Although it has proved impossible for me to compare access to veterinarians between Pakistan and for example the UK, based on what Ahsan has hinted at, it appears that there is a need in Pakistan for more veterinarians and a need for veterinarians to focus more on companion domestic animals as well as farm livestock.
M. AFZAL of the Pakistan Agricultural Research Council, Islamabad, Pakistan in 2009 recommended a new legal framework for veterinary services in the country. He also states that vaccination manufacture is poor. The Pakistan Veterinary Medical Council does not have a website.

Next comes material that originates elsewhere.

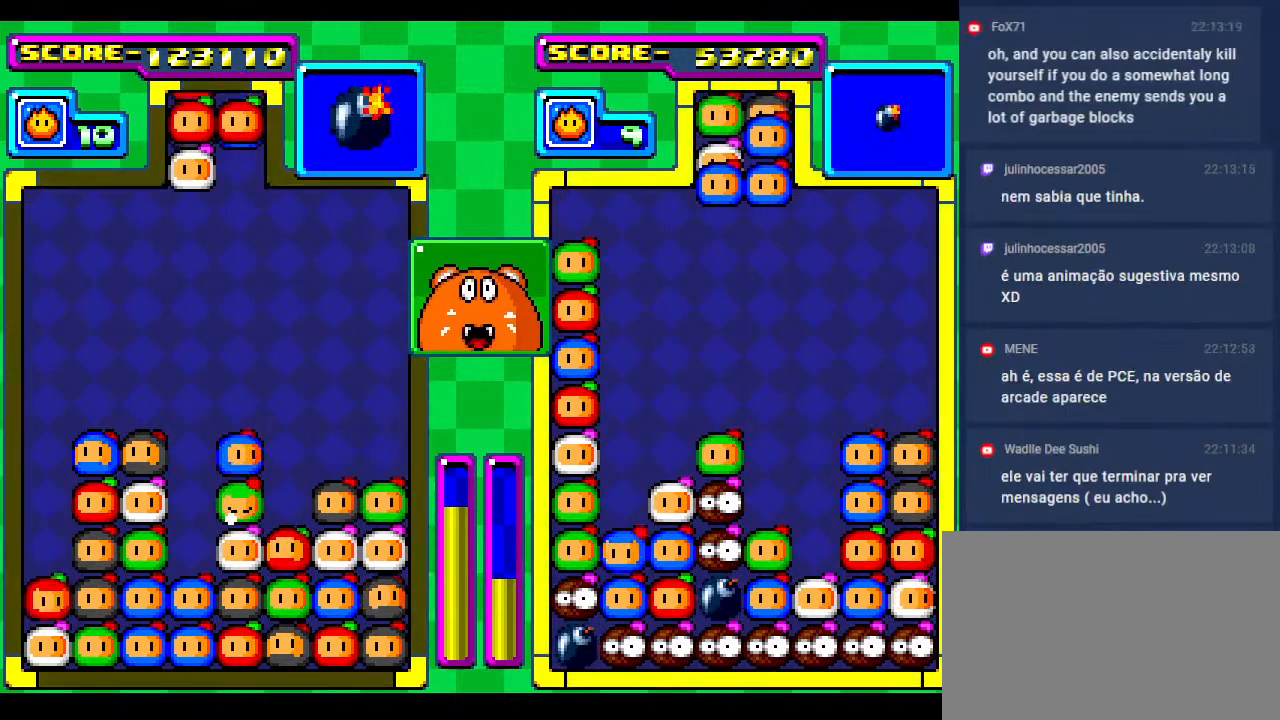
{"buttons": [], "events": [[217, "DPAD_DOWN", "down"], [233, "DPAD_DOWN", "up"]]}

Because there appears to be a real demand for vets and improved cat (and companion animal) health care it may be wise to create a new sort of qualification, the “Veterinarian Assistant”. The veterinarian assistant would be trained to the same standard as a veterinarian.
The difference would be that he or she would be trained to do less treatments and diagnostic work. He would be trained to do vaccinations for instance and diagnosis and treatment of the most common feline illnesses such infections by feline herpes virus and calicivirus, FIP, FIV and FeLV together with treatments for fleas and worms. These are the most common and the diagnosis and treatments for these ailments are well established.
Because the training would be limited, it would be shorter and therefore cheaper. This would encourage more students which in turn would result in more “limited services veterinary clinics” especially in areas where there are currently very few. The services should be cheaper too as the overheads in running a reduced down service would be lower.
The reason why I am suggesting this new job specification is because where there is a need for improved cat care at a basic level there is less of a need for a fully qualified vet and more of a need for someone who is accessible who can provide basic cat health care.